Personal information
- Full name: Benjamin Robert Lucas
- Born: 1965 (age 60–61)
- Years active: 1990–2000
- Employer: Accident Compensation Corporation
- Relative: Conrad Robertson (brother-in-law)

Sport
- Country: New Zealand
- Sport: Wheelchair racing
- Disability: paralysed

Medal record
Men's wheelchair racing
Representing New Zealand
World Wheelchair Games
| Gold medal – first place | 1999 Christchurch | wheelchair marathon |

= Ben Lucas (wheelchair racer) =

New Zealand sports administrator and retired wheelchair racer

Benjamin Robert Lucas (born 1965) is a New Zealand sports administrator and retired wheelchair racer. He has represented his country at the 1994 Commonwealth Games, and the 1996 and 2000 Summer Paralympics.

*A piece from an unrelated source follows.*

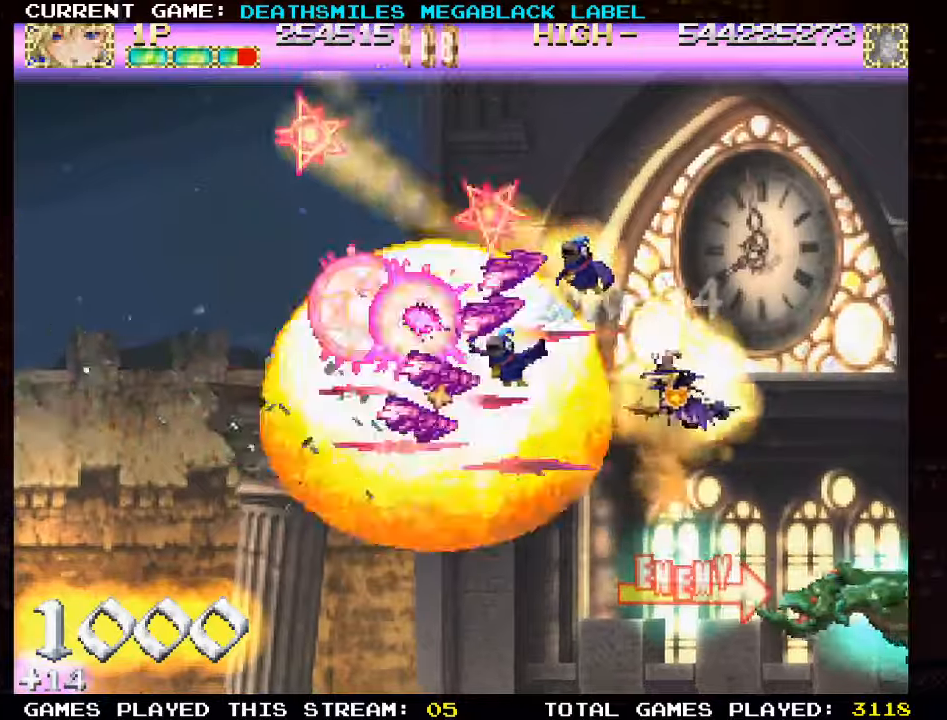
{"dt_ms": 500, "buttons": ["TRIANGLE"], "left_stick": "left", "events": [[166, "left_stick", "down-left"], [216, "SQUARE", "up"], [266, "TRIANGLE", "down"], [450, "left_stick", "left"]]}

He was chef de mission for the New Zealand 2016 Summer Paralympics team.

==Wheelchair racing==
Lucas grew up in Blenheim, New Zealand. He was very active as a teenager and pursued many outdoor activities. In 1989 aged 24, he crashed his motorbike into a u-turning van and broke his L3 lumbar vertebrae which left him paralysed. At the time, he had been studying towards a New Zealand Certificate in Science. His first wheelchair race was the 1990 Blenheim-Woodbourne half-marathon. In 1991, he competed at a race in Japan. He represented New Zealand at the 1994 Commonwealth Games in 800 m and the wheelchair marathon and won a bronze medal in the latter event. He represented New Zealand at the Summer Paralympic Games in 1996 in Atlanta, and in 2000 in Sydney. At both Paralympic Games, he was the team captain and the flagbearer. In Atlanta, he reached the semi-finals in the 5,000 m and 10,000 m races, and came in place eight in the wheelchair marathon. At the 1999 World Wheelchair Games in Christchurch, he won a gold medal in wheelchair marathon. He retired from competitive racing after the 2000 Sydney Games.

==Sports administration==
Lucas worked for Sports Marlborough where he organised the recreation programme for CCS (the Crippled Children Society). In 1997, he moved from Blenheim to Christchurch and took on a role with Parafed Canterbury prior to the 2000 Sydney Games. He became a trustee of the Halberg Disability Sport Foundation in 2001 and from 2008 to 2012, he was on the board of Paralympics New Zealand. For four years, Lucas was the chief executive of the New Zealand Spinal Trust. It was announced in September 2013 that Lucas would succeed Duane Kale as chef de mission for the 2016 Summer Paralympics.